What to work on >> Your job is to copy every line in the material containing the word "einer".

Records >>
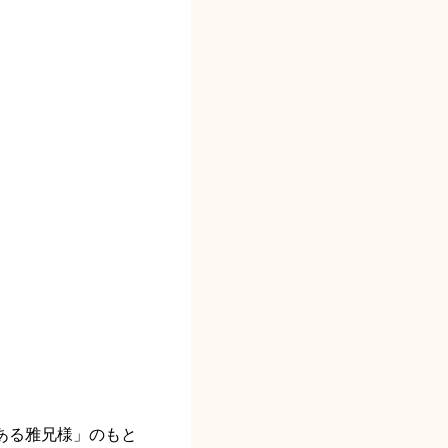
ある雅兄様」のもと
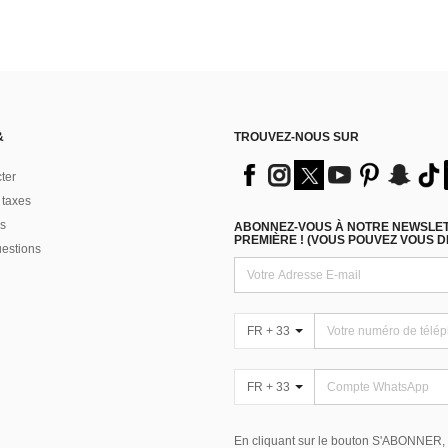
&
TROUVEZ-NOUS SUR
ter
 taxes
s
ABONNEZ-VOUS À NOTRE NEWSLETT
PREMIÈRE ! (VOUS POUVEZ VOUS 
uestions
FR + 33
FR + 33
En cliquant sur le bouton S'ABONNER,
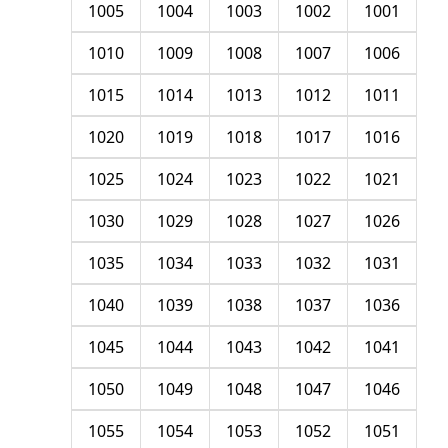
1005
1004
1003
1002
1001
1010
1009
1008
1007
1006
1015
1014
1013
1012
1011
1020
1019
1018
1017
1016
1025
1024
1023
1022
1021
1030
1029
1028
1027
1026
1035
1034
1033
1032
1031
1040
1039
1038
1037
1036
1045
1044
1043
1042
1041
1050
1049
1048
1047
1046
1055
1054
1053
1052
1051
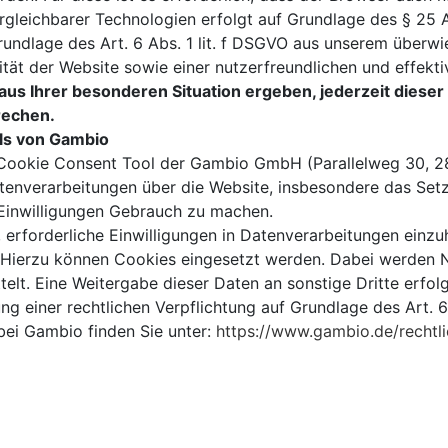
gleichbarer Technologien erfolgt auf Grundlage des § 25 A
ndlage des Art. 6 Abs. 1 lit. f DSGVO aus unserem überwi
ität der Website sowie einer nutzerfreundlichen und effek
aus Ihrer besonderen Situation ergeben, jederzeit dieser
rechen.
ls von Gambio
 Cookie Consent Tool der Gambio GmbH (Parallelweg 30, 2
Datenverarbeitungen über die Website, insbesondere das Set
e Einwilligungen Gebrauch zu machen.
 erforderliche Einwilligungen in Datenverarbeitungen einz
 Hierzu können Cookies eingesetzt werden. Dabei werden Nut
t. Eine Weitergabe dieser Daten an sonstige Dritte erfolgt
ng einer rechtlichen Verpflichtung auf Grundlage des Art. 6
ei Gambio finden Sie unter:
https://www.gambio.de/rechtl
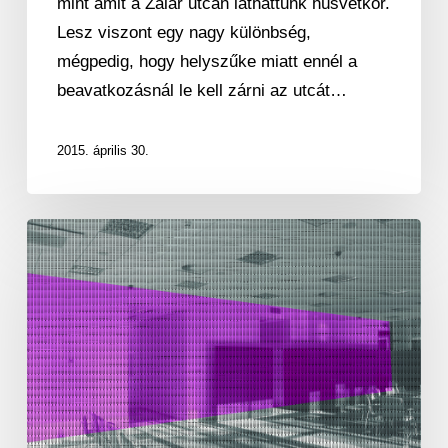
mint amit a Zalár utcán láthattunk húsvétkor.
Lesz viszont egy nagy különbség,
mégpedig, hogy helyszűke miatt ennél a
beavatkozásnál le kell zárni az utcát…
2015. április 30.
Főiskolások
díszítik
a
Városháza
új
üvegtermét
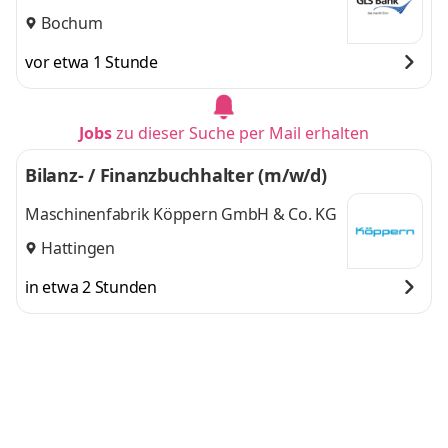
Bochum
vor etwa 1 Stunde
Jobs
zu dieser Suche per Mail erhalten
Bilanz- / Finanzbuchhalter (m/w/d)
Maschinenfabrik Köppern GmbH & Co. KG
Hattingen
in etwa 2 Stunden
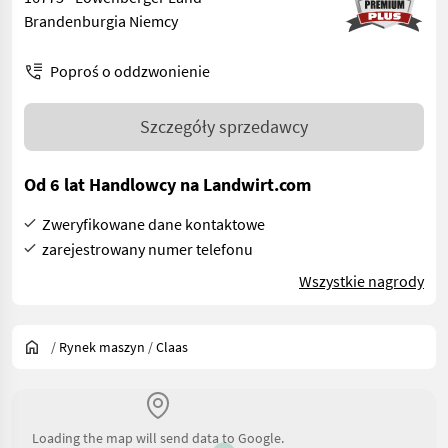
Brandenburgia Niemcy
Poproś o oddzwonienie
Szczegóły sprzedawcy
Od 6 lat Handlowcy na Landwirt.com
Zweryfikowane dane kontaktowe
zarejestrowany numer telefonu
Wszystkie nagrody
/
Rynek maszyn
/
Claas
Loading the map will send data to Google.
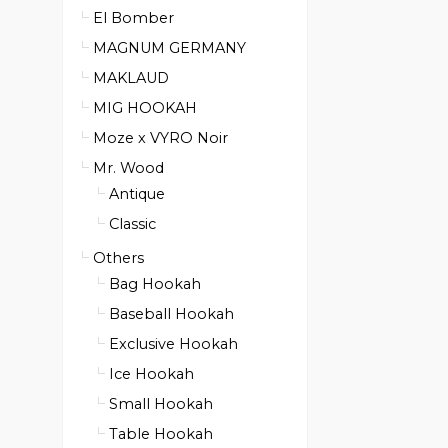
El Bomber
MAGNUM GERMANY
MAKLAUD
MIG HOOKAH
Moze x VYRO Noir
Mr. Wood
Antique
Classic
Others
Bag Hookah
Baseball Hookah
Exclusive Hookah
Ice Hookah
Small Hookah
Table Hookah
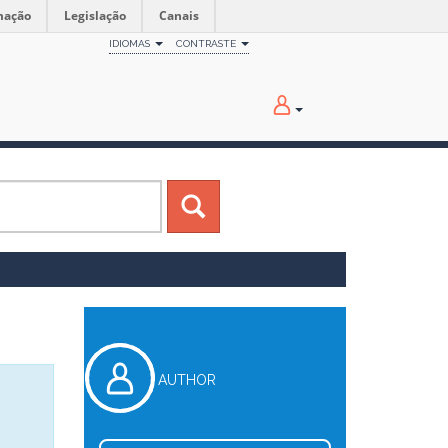
mação
Legislação
Canais
IDIOMAS
CONTRASTE
AUTHOR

Worked solution >>
ität der Website sowie einer nutzerfreundlichen und effek
ng einer rechtlichen Verpflichtung auf Grundlage des Art. 6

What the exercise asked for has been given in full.